How carbon moves and cycles within and across ecosystems sets the stage for biogeochemical cycles and ecological interactions. For example, carbon export from soils to streams alters the degree to which terrestrial ecosystems are net carbon sinks and subsidizes respiration and food web energetics in recipient freshwaters. Although the inclusion of streams in regional and global carbon budgets has increased over the last decade, the sources and mechanisms contributing to stream CO2 emissions have not been well-quantified, especially during high flow events and across different seasons. We are integrating high-frequency sensor estimates of stream pCO2 with ongoing monitoring of five stream reaches, adjacent groundwater wells, and nearby terrestrial plots at National Ecological Observatory Network (NEON) sites to ask: What are the patterns of stream CO2 at different timescales?
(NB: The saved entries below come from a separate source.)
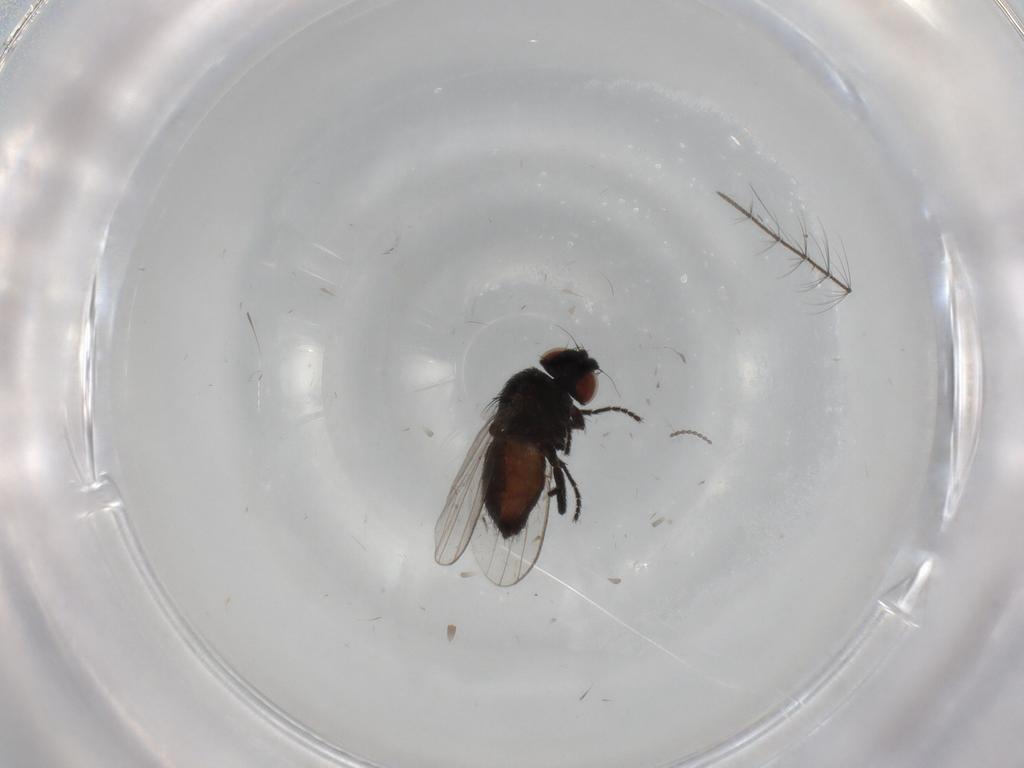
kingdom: Animalia
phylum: Arthropoda
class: Insecta
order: Diptera
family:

What are the mechanisms and conditions that control stream CO2 fluxes and fate within and across biomes? Our five sites are characteristic of the Boreal, Pacific Northwest, southern Rocky Mountains, Appalachian Mountains, and Continental Prairie ecoclimatic regions of the United States. I will share results from ongoing research to characterize CO2 regimes in five ecoregions of the United States, and place this work in broader context through several case studies that highlight opportunities to better integrate non-perennial streams, riparian wetlands, and streams draining developed landscapes into our understanding of stream CO2 regimes and landscape carbon budgets.

Bio

Dr. Erin R. Hotchkiss is an Associate Professor in the Department of Biological Sciences and a Faculty Affiliate of the Global Change Center at Virginia Tech. She received her Ph.D. in Ecology from the University of Wyoming in 2013, where she was advised by Dr. Robert O. Hall, Jr. Hotchkiss also completed a M.Sc. at the University of Wyoming and received her B.Sc. from Emory University. Prior to joining Virginia Tech, she worked as a postdoctoral fellow at Umeå University, Sweden and Université du Québec à Montréal in Canada. Hotchkiss was the 2016 recipient of the Society for Freshwater Science’s (SFS) Hynes Award for New Investigators as well as the Association for the Sciences of Limnology and Oceanography’s (ASLO) Raymond L. Lindeman Award. She is currently Vice President of SFS and became an ASLO Fellow in 2023. Ongoing research in the Hotchkiss Lab (www.hotchkisslab.com) is exploring how environmental change, land-water interactions, & ecosystem processes shape the transport, transformation, and fate of carbon, nutrients, and pollutants in freshwaters.